Hi Timothy,
You got it all wrong thinking I want to use the SnapDiff API to implement my own backup tool. As such, I will give the context on why I was researching for this:
Let's say you have a 2 TB qtree that is full of small files arranged in a hierarchy of many directories and that it would be useful to know at least on a daily basis if not instantaneous the size of each of the directories in the hierarchy. The only way to get that is to do a full metadata crawl of the filesystem. Due to the way WAFL works, you are doing a full crawl of the qtree, thus competing for resources in termos of IO and CPU with the other clients of the filer which, of course, impacts the overall performance. Besides this, even if you would have the filer for yourself only for this, it will still take a hefty amount of time to do this (hours). So, doing this on the spot is not very useful, hence you think of implementing something else (I'm sure I'm not the only customer thinking of this) - you scan the filesystem in the off-peak hours, dump this metadata to some database of choice, calculate the size of each folder off-line and then you make this information avaialable to your customers via a web interface for example. Depending on the performance impact and business requirements you might want to do this once per week or once per day, etc., but preferably as often as possible so that your customers have up2date data.
Now, imagine you do daily backups of this qtree using snapvault. If you use a filer strictly for backup, this means that this backup filer is used only during the off-peak hours for backups and it sits idle during the rest of the time. This means that you could off-load the metadata crawl from the primary filer to this secondary filer, which is good since you don't impact the performance of the primary filer anymore and you use the secondary backup filer which was sitting idle anyway. But it still takes hours. But, hang on ......... there is this API called SnapDiff, which would give you a list of the files that changed since the last backup, so if you do a daily backup, this means that theoretically you could crawl the secondary filer only for the files that changed and you update your off-line metadata database only for those, then you redo your directory size calculations.
Now imagine you have a primary filer with 10 or more of these 2 TB qtrees and you can easily see the time and resources you would spare.
The NetApp Catalog Engine looks to me like something that uses the same API and up to some point the same line of thought, but geared towards backups. Spyglass, about which I read in a USENIX paper, looks pretty close to it, but I see it never made it into an actual product.
Correct me if I'm wrong but it looks to me that this usage is perfectly within the limits of the SDK license. Even if you interpret the metadata that I am crawling and dumping to a database as data transfer, this is still within the license as I am dumping this data on a NetApp filer, of course.
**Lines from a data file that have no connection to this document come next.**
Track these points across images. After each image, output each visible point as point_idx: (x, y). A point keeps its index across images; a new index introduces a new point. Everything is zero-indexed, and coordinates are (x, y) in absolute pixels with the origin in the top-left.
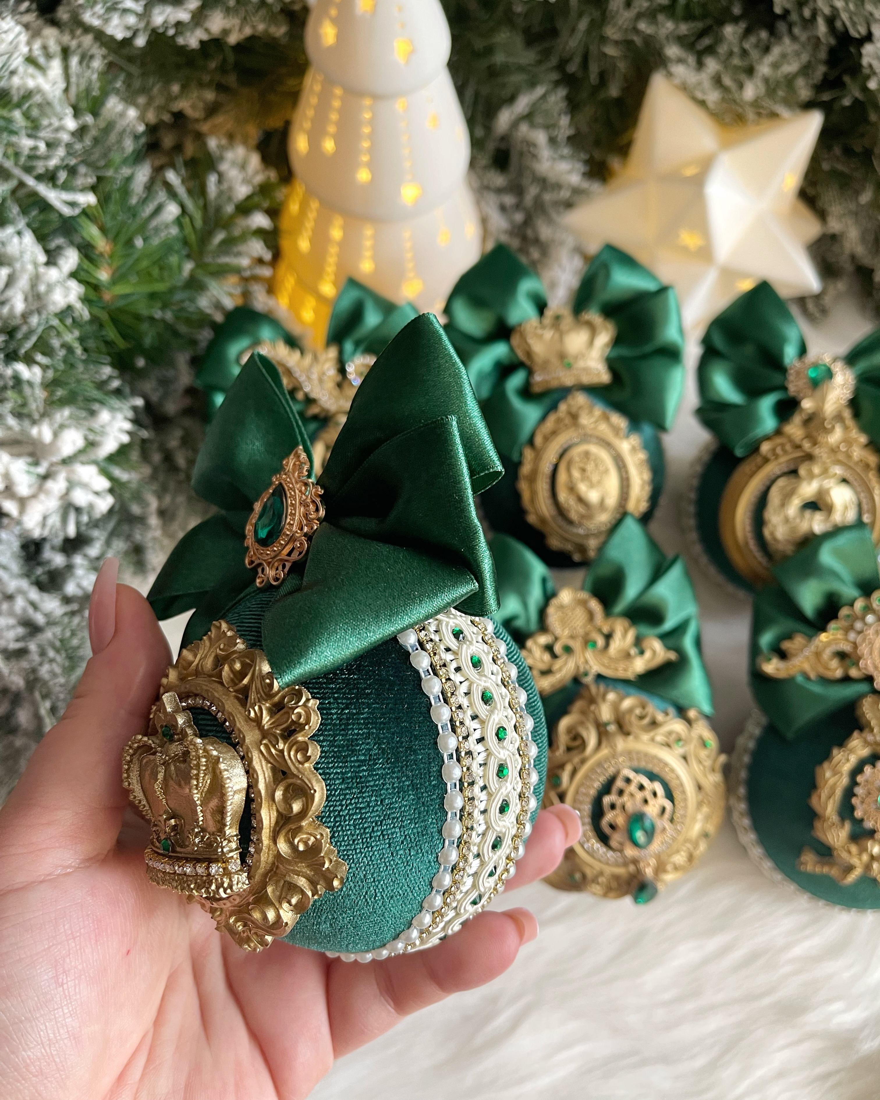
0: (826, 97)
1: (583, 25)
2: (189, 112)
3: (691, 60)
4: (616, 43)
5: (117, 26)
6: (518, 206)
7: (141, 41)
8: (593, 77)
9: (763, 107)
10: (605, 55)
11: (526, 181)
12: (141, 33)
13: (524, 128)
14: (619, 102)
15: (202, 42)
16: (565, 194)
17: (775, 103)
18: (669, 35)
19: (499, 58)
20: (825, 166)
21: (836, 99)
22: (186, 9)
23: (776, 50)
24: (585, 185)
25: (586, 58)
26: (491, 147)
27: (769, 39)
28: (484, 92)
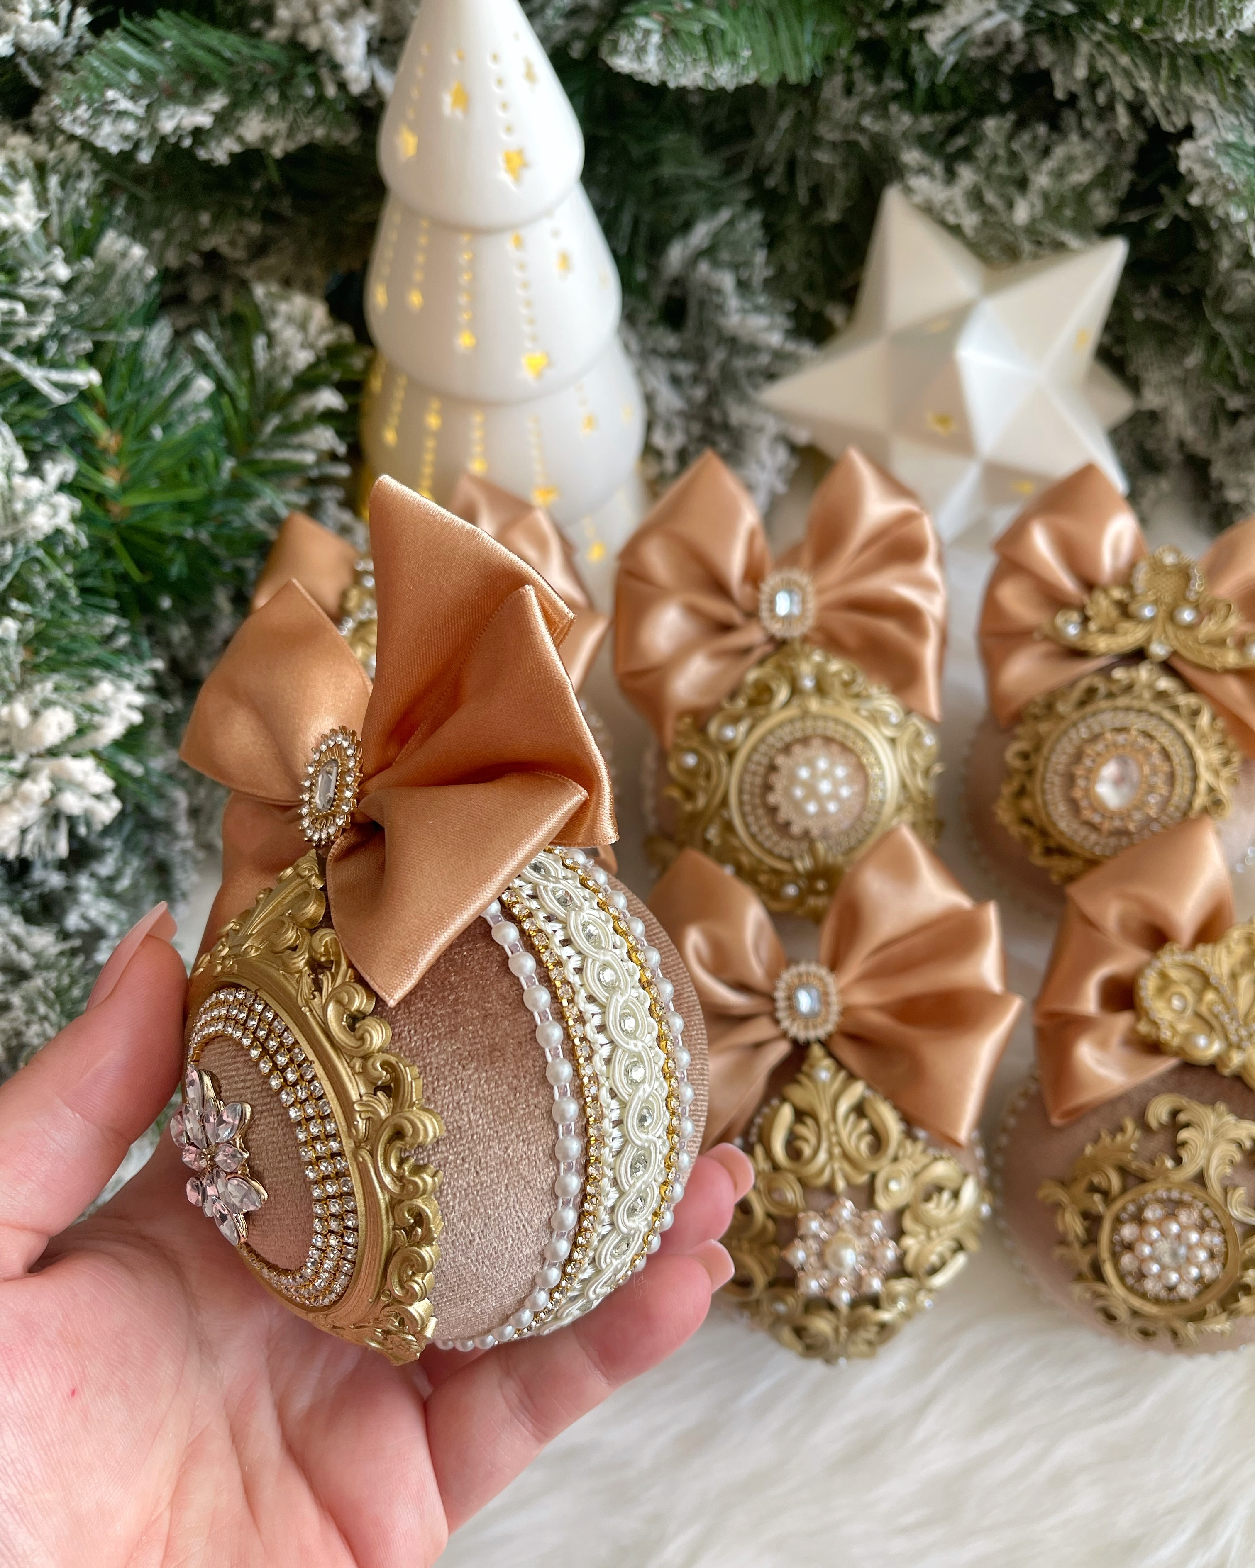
0: (1134, 217)
1: (785, 121)
2: (226, 250)
3: (938, 168)
4: (834, 145)
5: (109, 135)
6: (698, 378)
7: (145, 156)
8: (803, 195)
9: (1042, 234)
10: (818, 163)
11: (709, 342)
12: (144, 144)
13: (704, 267)
14: (840, 227)
15: (232, 155)
16: (764, 359)
17: (1061, 226)
18: (904, 135)
19: (668, 170)
20: (1138, 315)
21: (1147, 221)
22: (206, 110)
23: (1059, 152)
24: (791, 346)
25: (791, 166)
26: (659, 294)
27: (1049, 136)
28: (647, 216)
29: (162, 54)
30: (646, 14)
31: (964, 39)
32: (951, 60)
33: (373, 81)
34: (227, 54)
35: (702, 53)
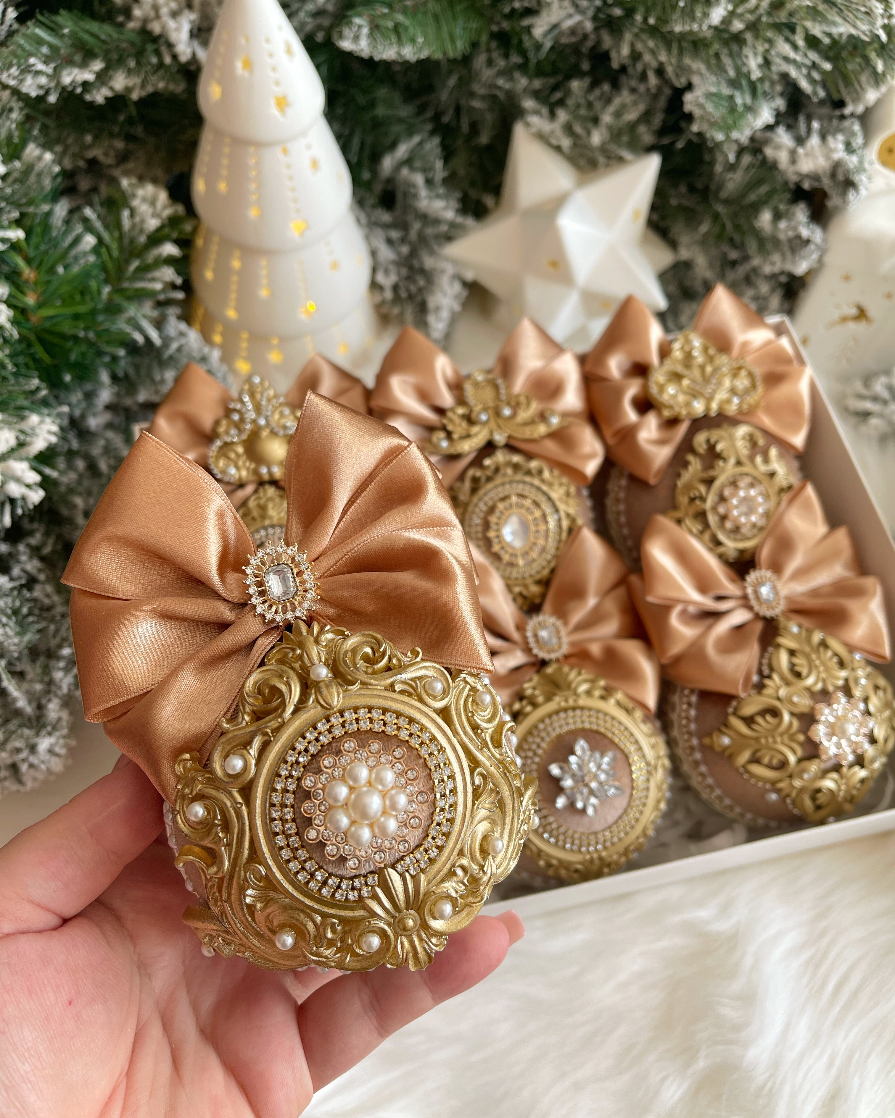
0: (665, 141)
1: (452, 82)
2: (102, 159)
3: (545, 111)
4: (483, 97)
5: (30, 86)
6: (403, 240)
7: (52, 99)
8: (465, 127)
9: (609, 151)
10: (473, 108)
11: (410, 218)
12: (52, 91)
13: (405, 171)
14: (489, 148)
15: (107, 98)
16: (444, 228)
17: (620, 145)
18: (525, 90)
19: (381, 111)
20: (674, 202)
21: (673, 143)
22: (90, 71)
23: (617, 101)
24: (460, 220)
25: (458, 110)
26: (378, 188)
27: (611, 92)
28: (369, 140)
29: (62, 36)
30: (359, 15)
31: (556, 32)
32: (548, 44)
33: (194, 54)
34: (103, 37)
35: (394, 38)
In terms of performance, as long as you schedule the crawl of the secondary filer while it is idle (unless you need to recover a huge amount of data or your daily backups take a long time, the idle time can be measured in hours), there is no performance impact what so ever, so there would be no need for support from NetApp. And since you only read data, this should not affect the backups in any way. And you know that due to the way WAFL works, metadata crawls are expensive, otherwise NetApp wouldn't have tried to develop something similar, see above - Spyglass.
Let me know if anything of what I said above is incorrect or unfeasible.
Best regards,
Sebastian